Keywords: primordial thinking, return mechanism of thinking, life, Logos, nature, topos, light of mind, primordial source, beginning of thinking, divine life, Heidegger, Parmenides, Heraclitus.
Received 29 September 2017; accepted 20 November 2017
Philosophy and Cosmology, Volume 20, 2018: 170-184
DOI: 10.29202/phil-cosm/20/17
© Okorokov, Viktor, 2018
Introduction
In the visible historical retrospective thinking has always held the most stable position (place) among other possible ways of existence and understanding of reality. We used to trust such a (reasonable) way of existence or the almighty power of all-controlling thought as a judge and interpreter of everything that there is. The question therefore arises of what is thought: is it a way of persistence of our existence (thought as the existential presence) or a habit of accepting the world as order (thought as a repetition of logos of the beginning of beings)? There are two probably the most important factors logos and topos to bring into existence a phenomenon we call thought. However, if it is the case, we should ask about its origin - the alternative beginning that is brought in by logos. Where and when does the order begin, if in its very beginning the world was chaos? (In this aspect, following Iliya Prigogine, we see the order out of chaos). Such ontology is marked with a rupture; therefore, we can speak of the divine order of creation (logos), because we do not know the measure of initial creative power, and only at times, we perceive of its echoing. Topos of the created world reveals itself as the chaos, which has been marked out by reason (as a construction of logos). Thought (or the order of logos), topos (or the order of space), time (or cyclical order) all these are contrary to chaos (original unordered darkness of primary indiscernibles).

### RECORDED DATA
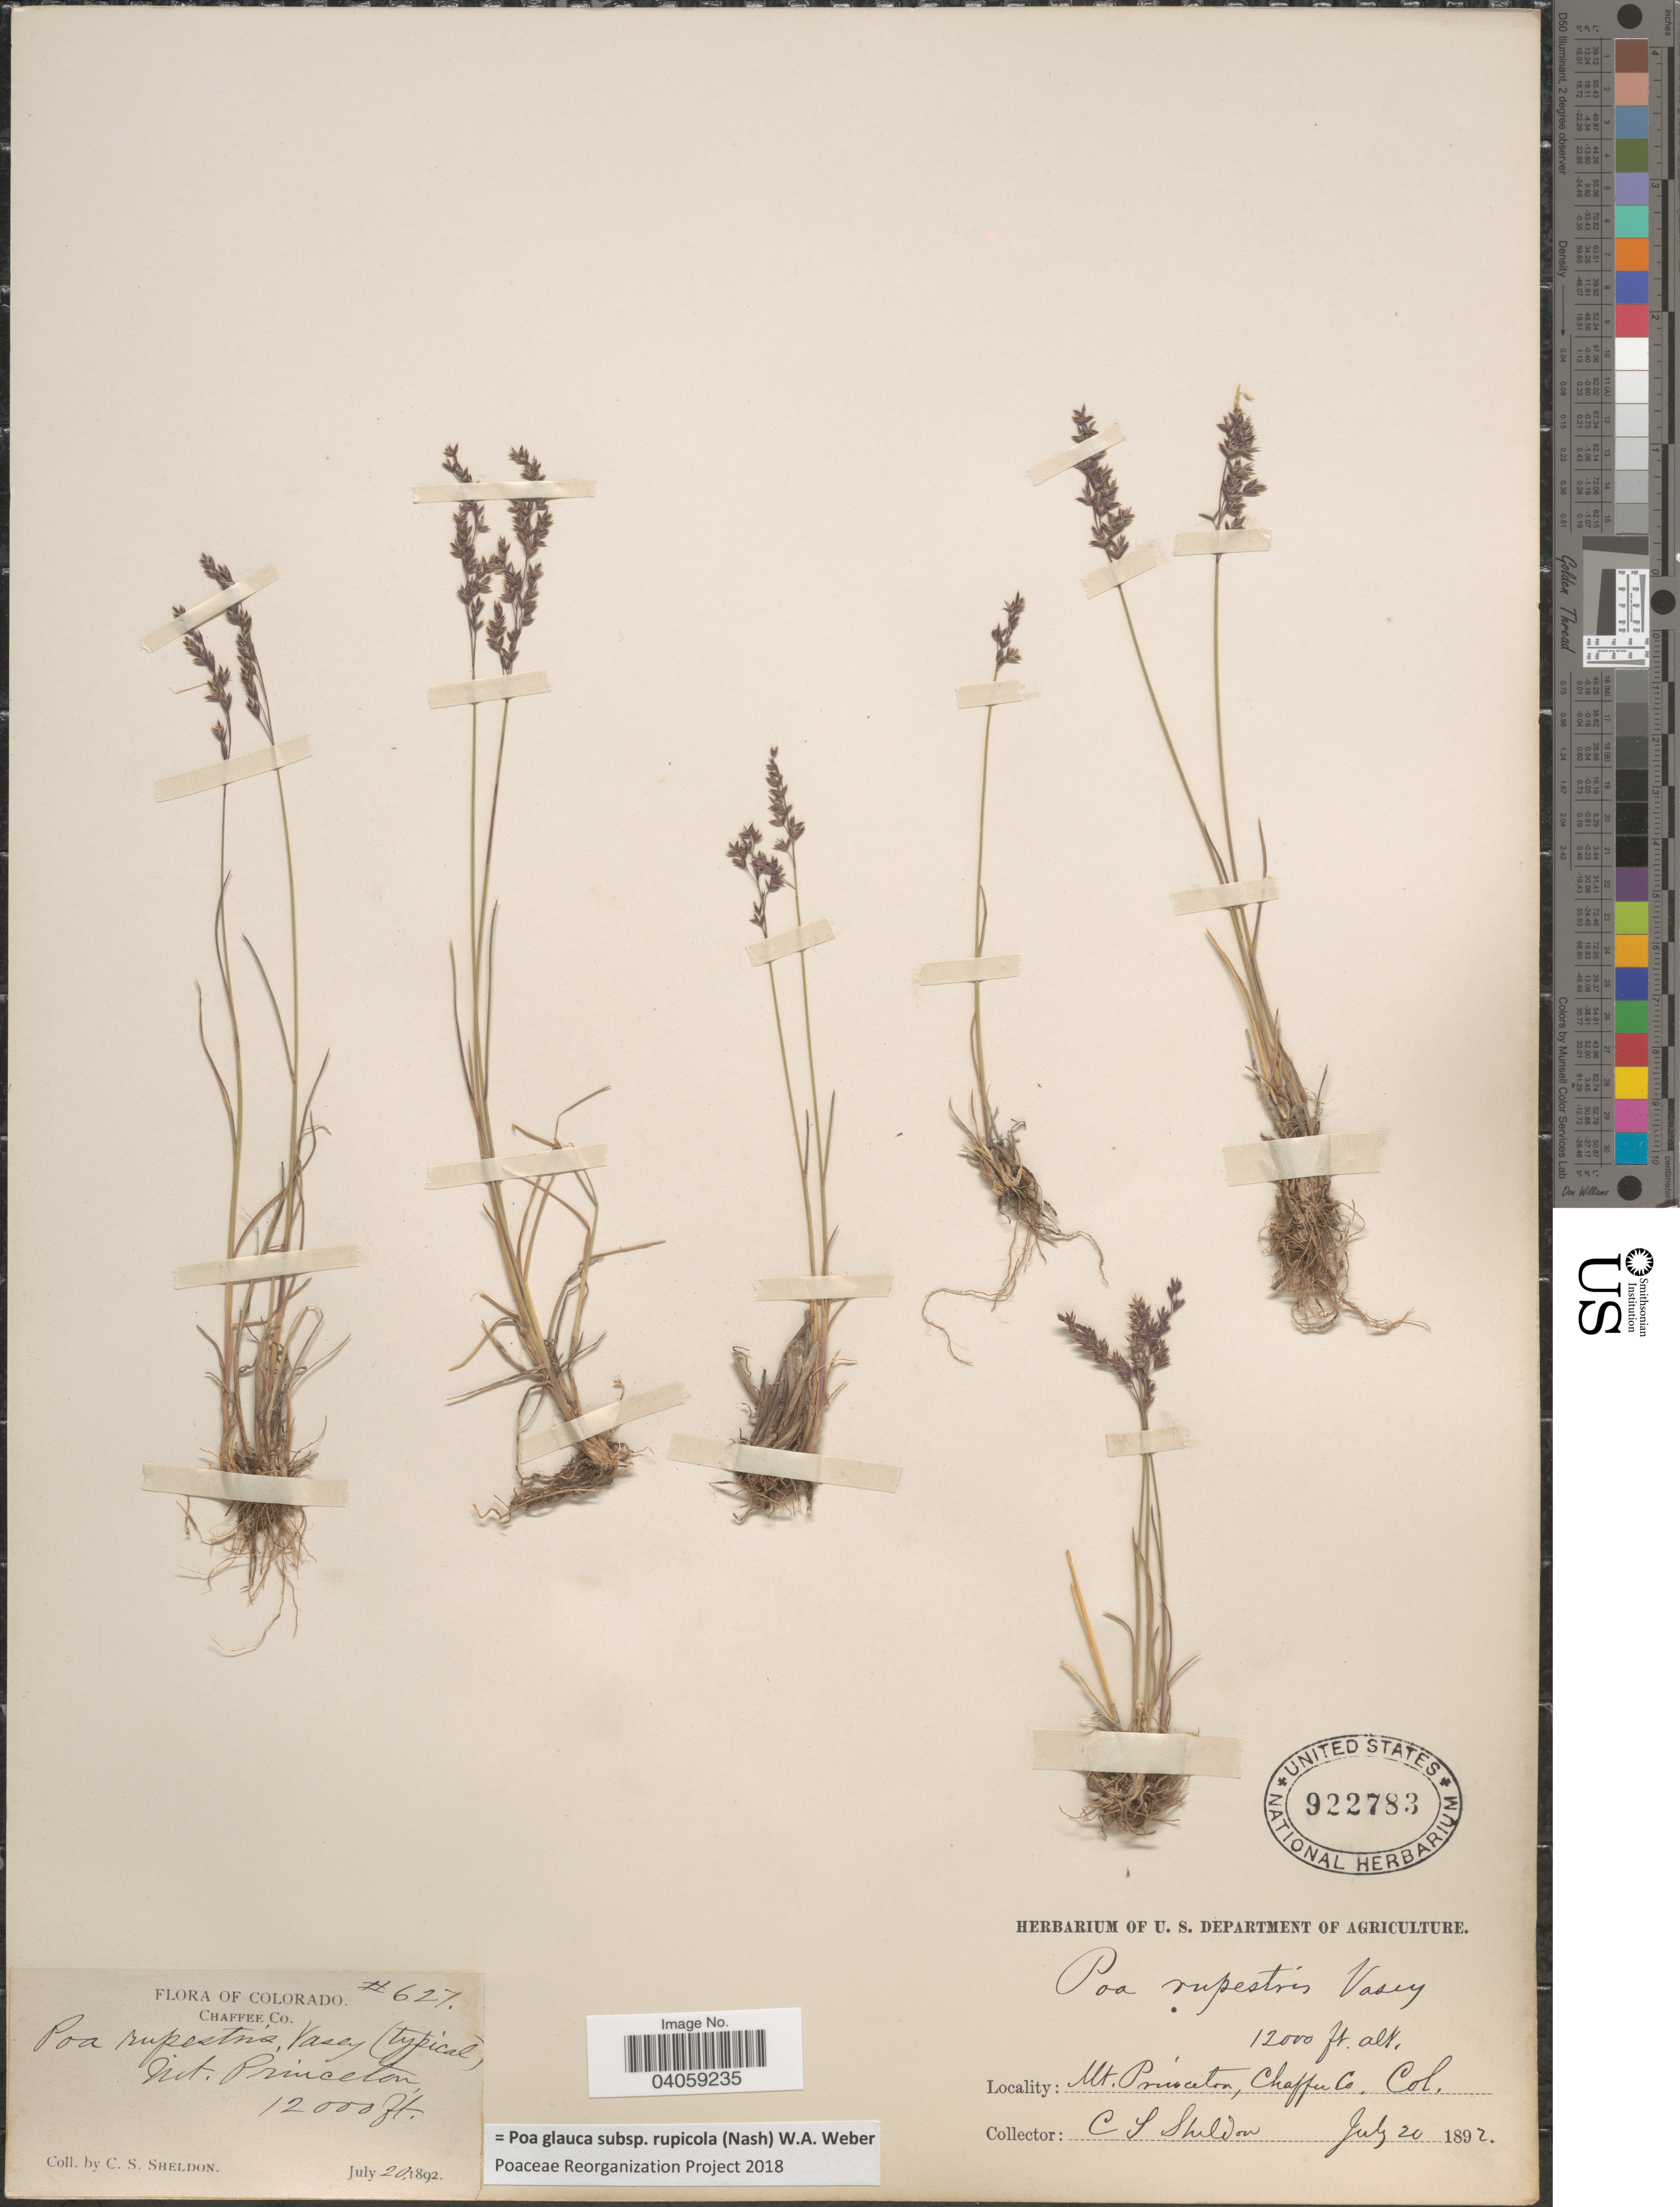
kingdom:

---

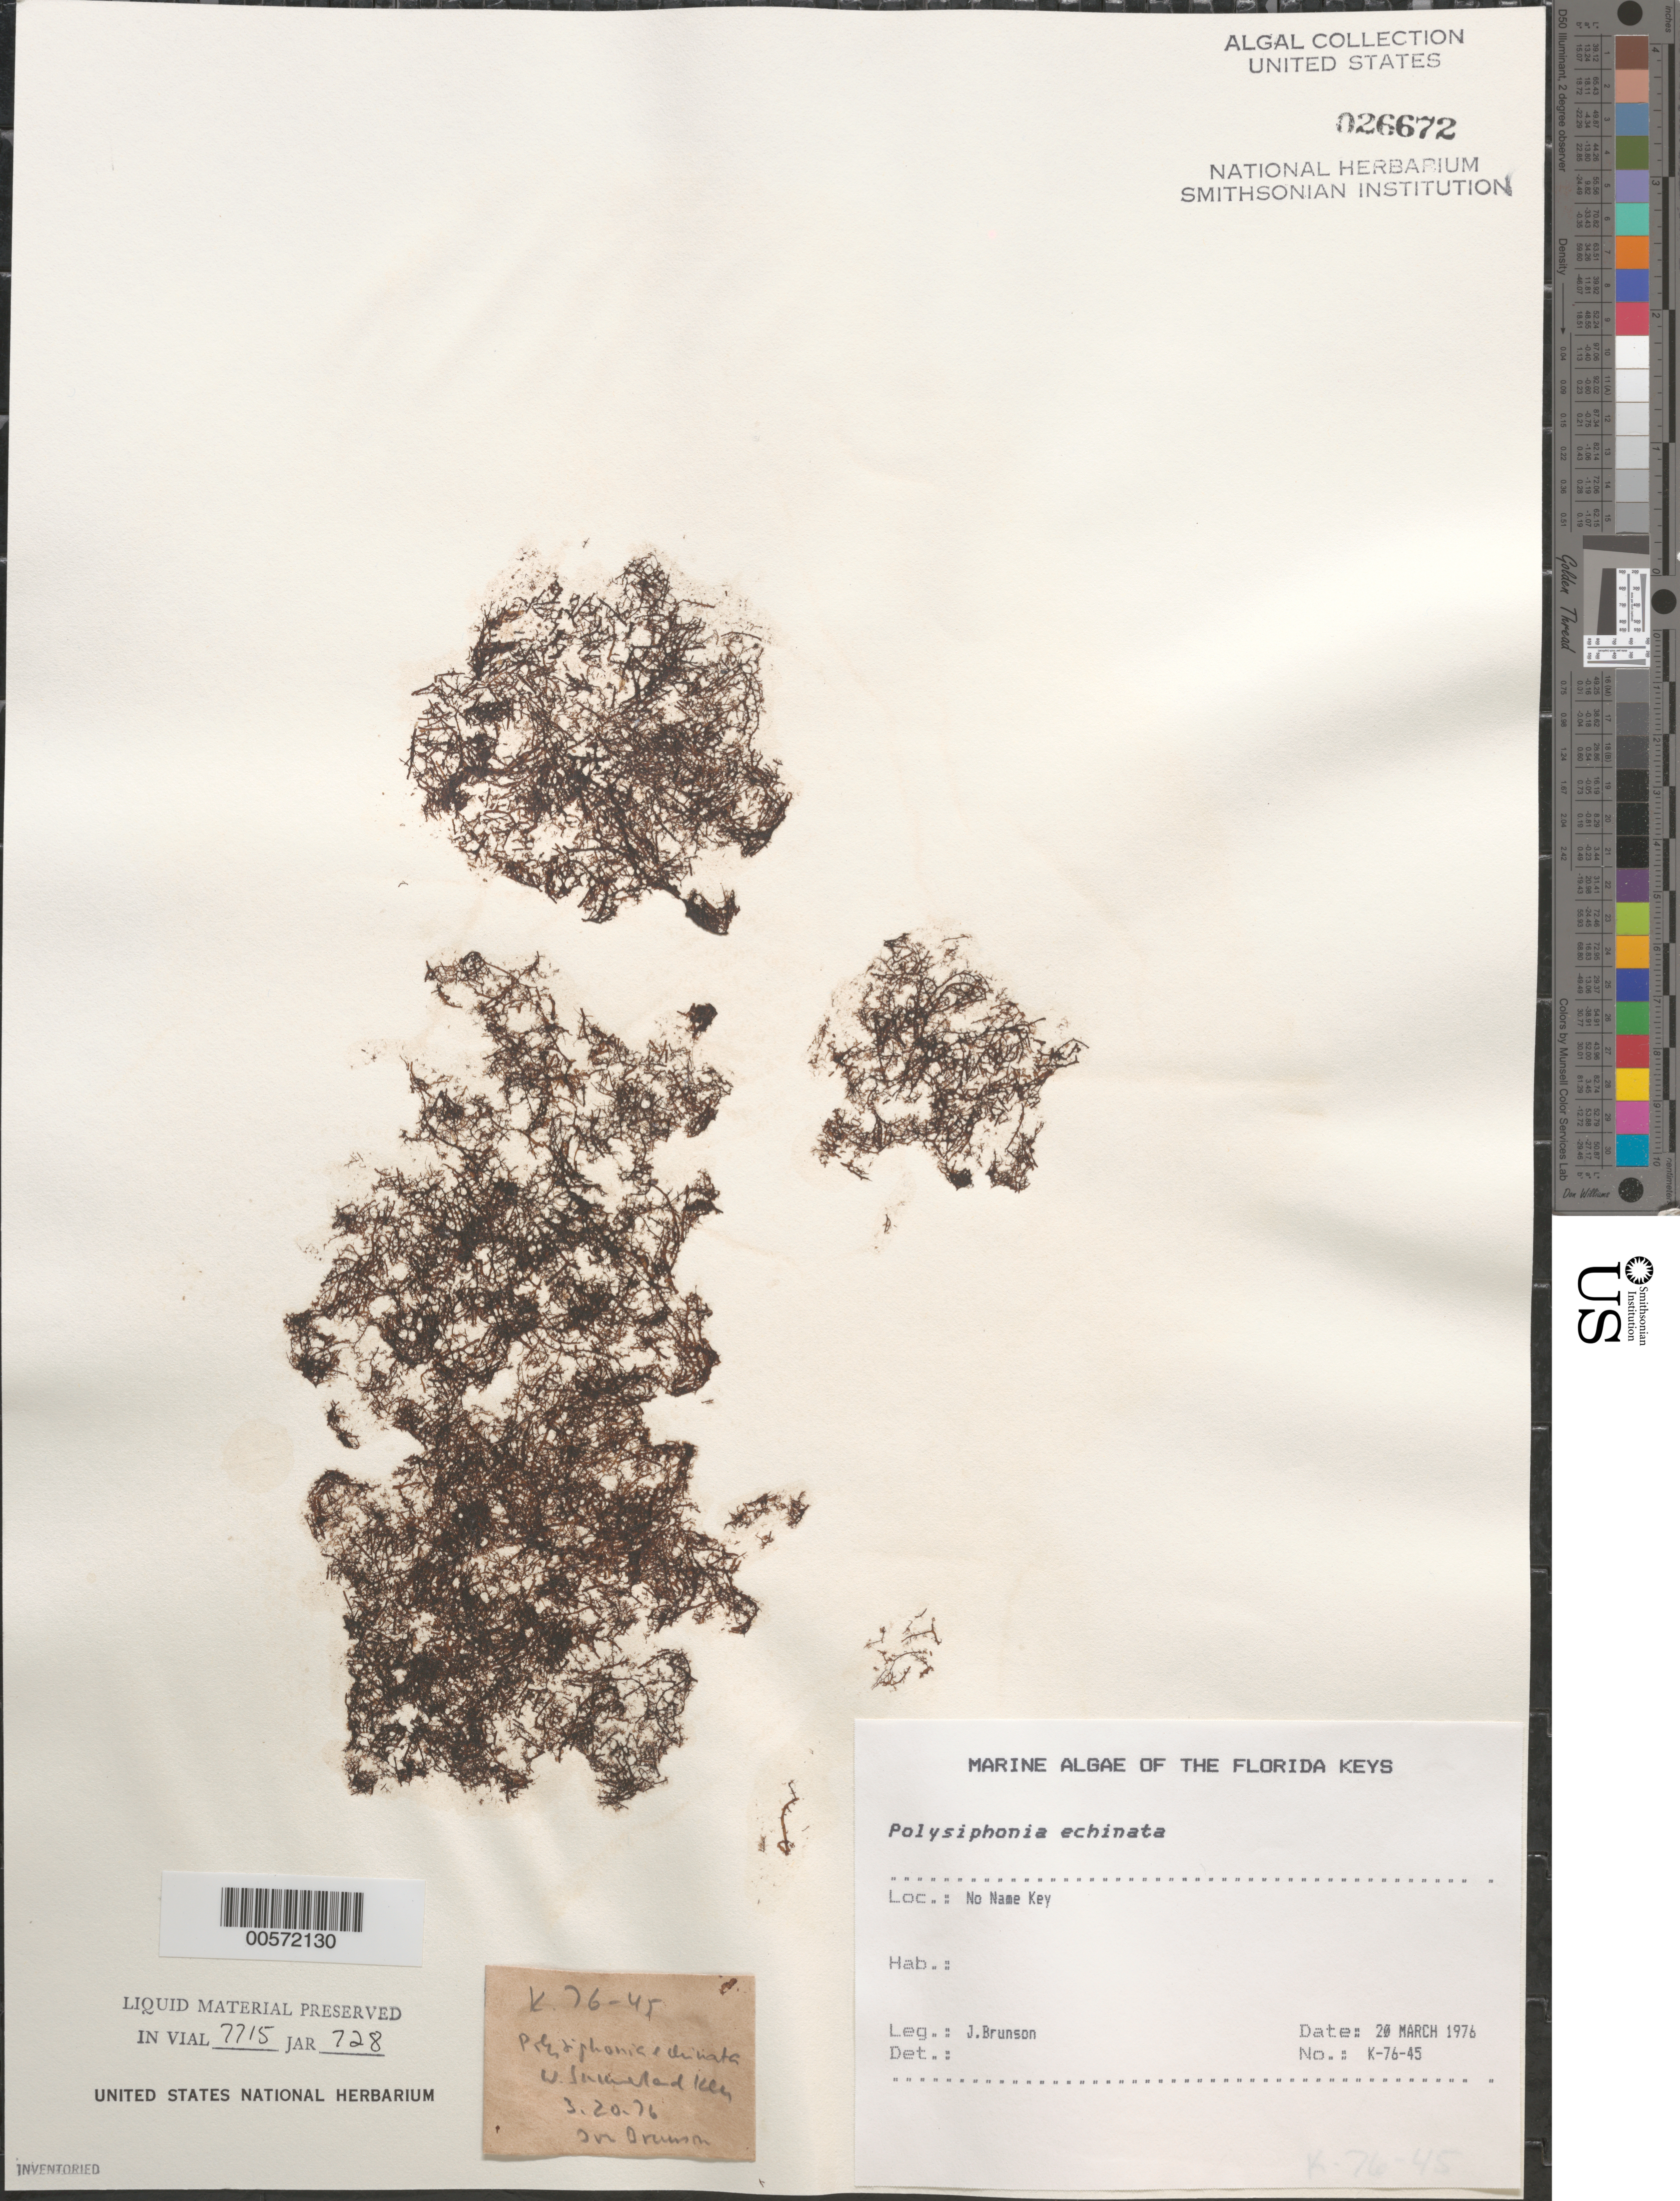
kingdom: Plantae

### SHORT TASK
Can you write out, word for word, the part of the excerpt on primordial thinking from "Keywords: primordial thinking, return" to "Heidegger, Parmenides, Heraclitus."?

### CORRECT RESULT
Keywords: primordial thinking, return mechanism of thinking, life, Logos, nature, topos, light of mind, primordial source, beginning of thinking, divine life, Heidegger, Parmenides, Heraclitus.